History of cocoa
ocoa food for god….It all started in 1520 when Cortes was received by the Aztec Montezuma who served him in a gold vase a dark, sweet and spicy drink aromatized with vanilla called Tchocolatl or Xocolatl now chocolate.
Nationalized in Spain, Cocoa slowly reached the rest of Europe. The cocoa paste was difficult to keep and the chocolate drink would separate as soon as it cooled down. Thanks to the Dutch, Coenraad Van Houten, whom invention of the hydraulic press in 1815 allowed to separate the cocoa powder. In 1819, Jean-Louis Cailler, improved his mixing method and added sugar to cocoa. As per 1830; he offered a line of chocolate with exotic names: “pure caraque”, “commun sucré”… Kohler joined the adventure in 1831 when inventing chocolate with hazelnuts. In 1847 Fry had the idea to add cocoa butter to the mix beans/sugar and mold the first chocolate bars. The race continued with the invention in 1867 of milk chocolate by Peter and Nestlé (who invented powdered milk). In 1879 Lindt invented conching, he added to the cocoa paste (the beans and the sugar roughly mixed) cocoa butter and mixed this for several hours which gave a shiny chocolate, roundness and removed lots of the acidity.
During all the 20° century, the consequence of this industrial race was democratization of chocolate and its improvement up to the product we actually know.

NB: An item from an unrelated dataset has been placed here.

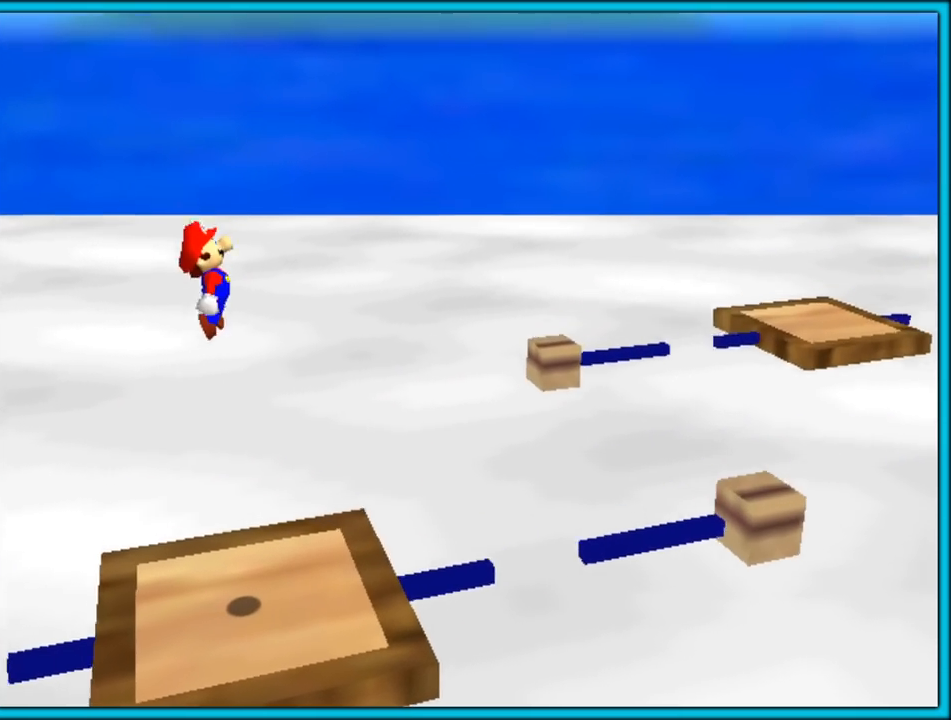
{"dt_ms": 500, "buttons": [], "left_stick": "down-left", "button_events": [[50, "A", "up"]]}
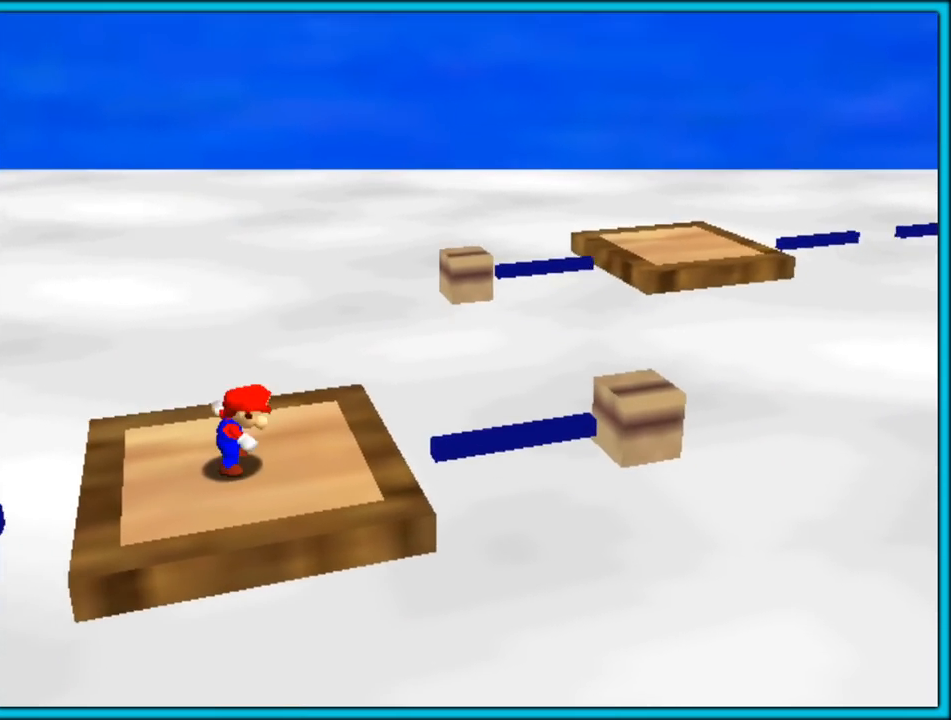
{"dt_ms": 500, "buttons": [], "left_stick": "up-right", "button_events": []}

Chocolate is a gourmandise but it is also a comfort food. Its many virtues are now scientifically proven. Cocoa contains polyphenols, antioxidants, vitamins B1 and B2, magnesium, potassium and theobromina (which has the same chemical composition than Caffeine from coffee and theine from tea).
It is commonly admitted that Cacao trees (theobroma cacao - which means food for god in antic Greek) can be divided in three varieties. The Criollo, the original tree, which produces a fine cocoa, very aromatic and rare. The Forastero, known for its lower quality but represents 80 % of the worldwide cocoa production. Last, the Trinitario, an hybrid between the Criollo and the Forastero, born on the island of Trinidad, distinguished by its delicate and floral aromas.